Growing doubt around transitions of power can be traced at least to 2016, when Morales ignored the result of a national referendum he himself had called that rejected his intention to stand for a third term, despite being constitutionally limited to two. Then followed the confusion and conflicting narratives around 2019’s election results, Morales’s exit, and subsequent partisan violence and security crackdown. Añez’s caretaker government then compounded a perception of illegitimacy by repeatedly delaying new elections while going after MAS opponents. 

If Arce’s 2020 election was without major controversy, last month’s failed coup – if that is what it was – has become additional fuel in a rancorous and personalistic rivalry between Arce and Morales for control over the MAS. The lead-up to 2025 has seen MAS loyalists divided into hostile camps that threaten to fracture the once dominant party. Perhaps more importantly, who gets to claim party leadership has become a legal squabble, with Morales attempting to throw the president out of the party, competing party congresses, and courts weighing in to determine the legitimate leader. It is increasingly likely that whoever runs for president on the MAS ticket will also be an internally contested candidate. 

Finally, during the second half of his presidency, and not entirely without justification, Morales was accused by opponents of stacking the judiciary.
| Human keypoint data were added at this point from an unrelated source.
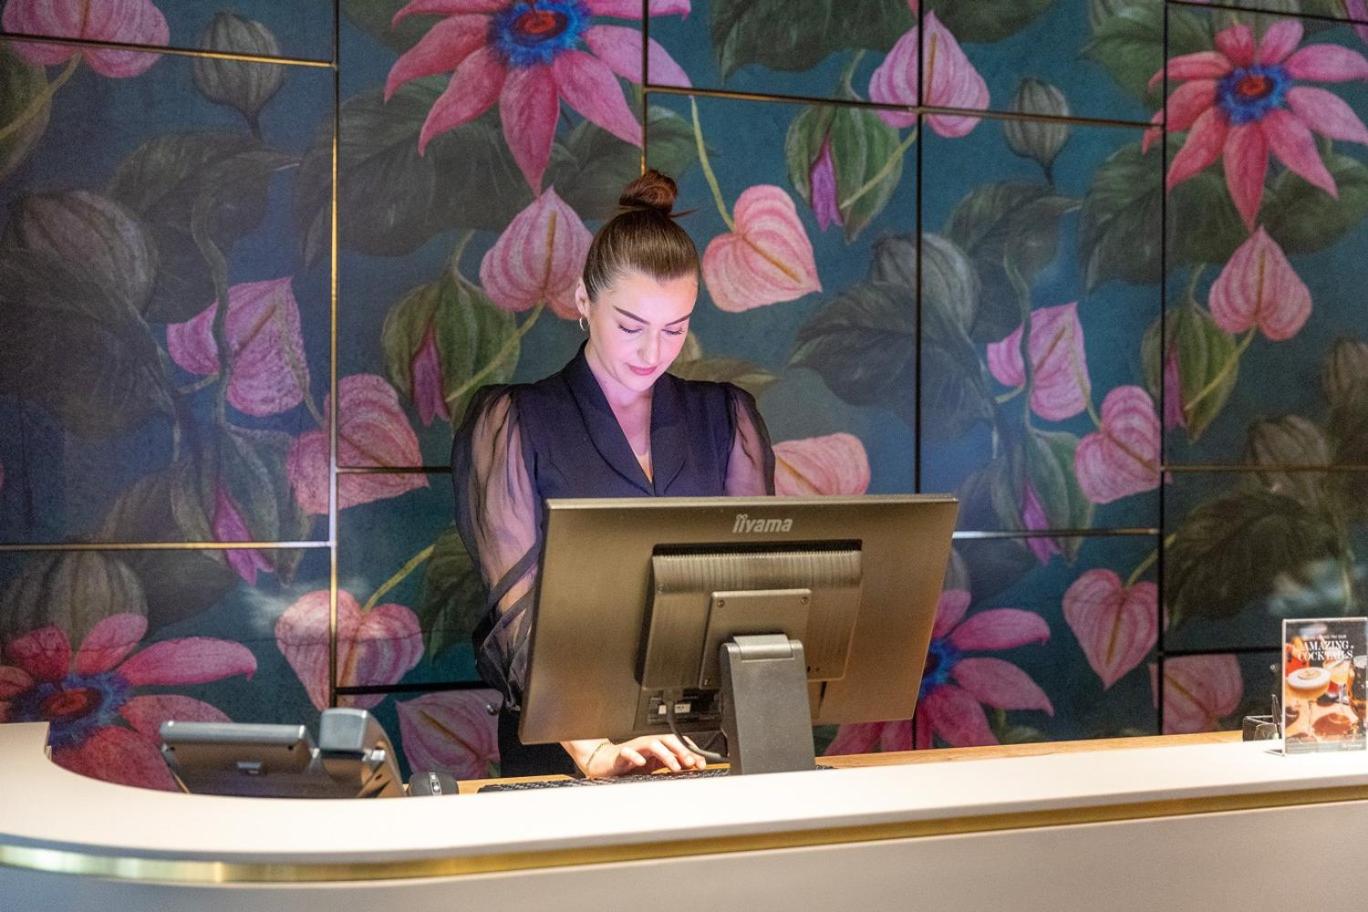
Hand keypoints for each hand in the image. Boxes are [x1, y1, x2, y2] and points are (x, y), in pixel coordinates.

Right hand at [580, 735, 706, 778]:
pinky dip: (635, 756)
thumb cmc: (629, 764)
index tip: (701, 763)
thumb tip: (691, 769)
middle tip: (691, 762)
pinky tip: (642, 764)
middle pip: (667, 740)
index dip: (690, 750)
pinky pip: (627, 752)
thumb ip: (670, 766)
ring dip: (665, 754)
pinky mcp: (620, 755)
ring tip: (674, 766)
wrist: (604, 763)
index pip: (677, 742)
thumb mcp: (654, 767)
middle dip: (681, 750)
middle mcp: (647, 745)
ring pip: (651, 744)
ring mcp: (634, 748)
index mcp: (657, 747)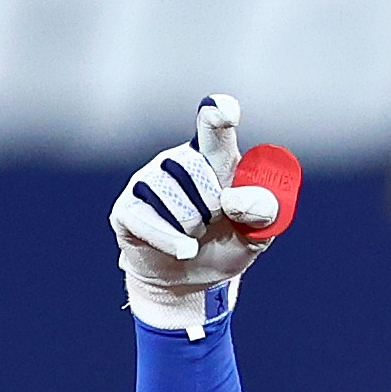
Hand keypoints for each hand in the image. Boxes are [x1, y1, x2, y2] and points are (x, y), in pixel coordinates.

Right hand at [112, 93, 289, 337]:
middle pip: (197, 170)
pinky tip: (185, 250)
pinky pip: (150, 221)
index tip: (225, 110)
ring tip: (195, 233)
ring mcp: (147, 182)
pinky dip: (173, 241)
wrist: (191, 282)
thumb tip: (240, 202)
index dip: (218, 115)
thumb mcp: (256, 234)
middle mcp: (176, 160)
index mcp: (213, 156)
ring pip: (175, 199)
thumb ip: (263, 214)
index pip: (214, 127)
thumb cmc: (225, 245)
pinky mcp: (127, 209)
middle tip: (214, 219)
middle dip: (214, 206)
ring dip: (194, 227)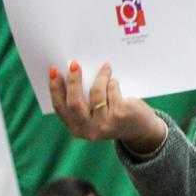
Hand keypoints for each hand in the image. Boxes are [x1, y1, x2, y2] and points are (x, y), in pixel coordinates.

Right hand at [49, 61, 166, 153]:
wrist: (142, 130)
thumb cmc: (114, 116)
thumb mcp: (95, 115)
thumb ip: (83, 102)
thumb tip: (72, 73)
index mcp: (77, 129)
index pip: (60, 108)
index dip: (55, 89)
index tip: (54, 71)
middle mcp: (89, 130)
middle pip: (74, 102)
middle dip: (72, 81)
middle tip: (74, 64)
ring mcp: (106, 124)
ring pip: (96, 94)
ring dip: (100, 77)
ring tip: (105, 68)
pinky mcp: (121, 115)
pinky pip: (112, 91)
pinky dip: (112, 82)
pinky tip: (115, 81)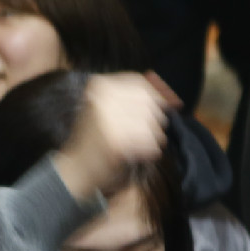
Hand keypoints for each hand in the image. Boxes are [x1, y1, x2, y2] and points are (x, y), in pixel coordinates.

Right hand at [51, 72, 173, 200]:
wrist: (77, 168)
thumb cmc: (93, 137)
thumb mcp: (105, 107)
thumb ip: (133, 97)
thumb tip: (172, 97)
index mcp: (99, 86)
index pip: (138, 82)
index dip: (156, 93)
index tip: (167, 103)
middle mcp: (103, 98)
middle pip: (148, 101)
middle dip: (152, 118)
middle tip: (141, 131)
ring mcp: (110, 118)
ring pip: (153, 121)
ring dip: (152, 135)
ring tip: (136, 143)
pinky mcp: (118, 141)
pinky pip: (151, 141)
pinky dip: (150, 149)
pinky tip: (136, 153)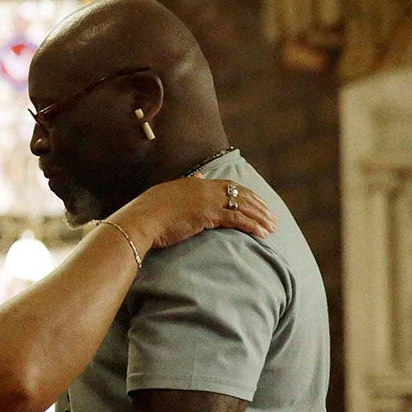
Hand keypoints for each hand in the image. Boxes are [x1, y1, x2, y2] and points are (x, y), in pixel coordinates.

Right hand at [114, 176, 275, 252]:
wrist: (139, 221)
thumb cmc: (146, 214)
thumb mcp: (165, 194)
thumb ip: (184, 187)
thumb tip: (197, 178)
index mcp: (192, 184)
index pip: (227, 186)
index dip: (245, 194)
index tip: (257, 203)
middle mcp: (202, 188)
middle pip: (239, 193)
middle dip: (259, 205)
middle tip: (272, 216)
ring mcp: (206, 200)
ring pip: (242, 205)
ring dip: (260, 216)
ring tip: (273, 227)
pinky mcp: (208, 215)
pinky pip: (237, 219)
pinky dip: (252, 225)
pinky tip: (262, 233)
This appeared to pay off in 2017 when the country’s electoral court ruled that, despite term limits, Morales could run in 2019 because doing so was a “human right.” In turn, this decision was overturned in late 2023 by the same court, a ruling Morales has rejected while he continues to run. But that tribunal is viewed by many as illegitimate, since its members previously delayed constitutionally mandated judicial elections and reappointed themselves indefinitely, before issuing a string of rulings in the Arce government’s favor. Both rivals are perceived as trying to manipulate the courts to decide the outcome of their personal political contest to control the MAS and emerge as the party’s anointed presidential candidate. 

As the 2025 elections loom, Bolivia seems to be playing out its own post-truth political drama, characterized by increasingly frequent disruptions of, confusion around, and conflicts over, the institutionalized transfer of power through elections, which is not good news for public confidence in the country’s political and electoral institutions.